For Hitt, deciding which party came away with more of its wishes satisfied is difficult to say.
“I do think the bill reflects a mix of liberal and conservative priorities,” Hitt said. “In terms of what the balance is … I’m not sure if we’ve had enough time to really dig into it yet and really think through all of the ramifications.”
Who gets what?
The Coronavirus Aid, Relief and Economic Security (CARES) Act will provide money to businesses, individuals and governments while supporting public health efforts.
Most of the money will be sent to individuals in payments of around $1,200, which Hitt notes isn’t something the federal government has been known to do. The last time Americans received cash payments from the government was during the George W. Bush administration in 2008, but the amounts were much smaller.
“That’s something that’s going to be very noticeable to people in a way that most federal action is not, frankly,” Hitt said.
Large corporations will also be receiving a major portion of this spending. But not all industries have received equal assistance.
“Some sectors got help — some sectors didn’t,” Hitt said.
The cruise ship industry, which has taken a substantial hit during the pandemic, won’t qualify for any assistance with the relief plan. Airline industries, on the other hand, will receive billions of dollars in relief.
“Those are quick decisions that are being made that put a lot of jobs, money and the future of the American economy at stake,” Hitt said.
While the hope is that this is the only stimulus the American economy will need, if another bill is passed, Hitt could see it focused on helping city and state governments. Unlike the federal government, state and local governments must balance their budgets. If sales tax and income tax drop, state revenue drops with it. The stimulus package allocates money to local and state governments already, but the coming months will tell if they need more.
Because this stimulus package is so substantial, Hitt hopes we don’t have to see another one like it again for some time.

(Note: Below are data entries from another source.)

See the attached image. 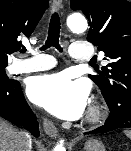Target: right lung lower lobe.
<instances>
[{
  "label": "right lung lower lobe",
  "instance_id": "obj_1",
  "mask_svg": "<svg viewBox=\"0 0 131 151\" xmlns=\"http://www.w3.org/2000/svg\"><path fill=\"white\" fill-rule=\"evenodd\" d=\"M0 117L22 123L33 136L39 137L36 116L23 96L19 81L0 83Z\"/></svg>",
  "mask_w": 131,
  "mask_h": 151
}]
</instances>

“If there’s a need perceived for a bill this big again in the immediate future, we’re in a lot of trouble,” Hitt explained, as it would indicate the situation has escalated dramatically. Yet smaller bills meant to fill in gaps or add to portions of the legislation could come from Washington in the days ahead.
From a research standpoint, Hitt believes the aftermath of the COVID-19 outbreak will offer a valuable learning experience, particularly by looking at the states.
“The American states have a really strong amount of latitude in how they’ve responded,” Hitt said. “Scholars will be looking at how the governors of states like Texas, Florida, Washington, Colorado, New York and California all responded differently. And that’s going to be quite interesting.”
Hitt, along with many other political scientists, will use this information to figure out what worked and what didn’t.
The stimulus bill certainly brings out strong feelings from people of all political affiliations. For those who found the politics and negotiations during this time of crisis frustrating, Hitt has one piece of advice that he likes to remind his students.
“If you like laws or sausages, don’t watch either being made,” Hitt joked, noting this is unfair to many talented sausage makers.
But like many Americans, Hitt is keeping a close eye on the politics of this situation and what it will mean economically, while always prioritizing the human life and human health impacts of COVID-19, “which is by far the most serious thing we’re dealing with. And we always have to keep that front and center.”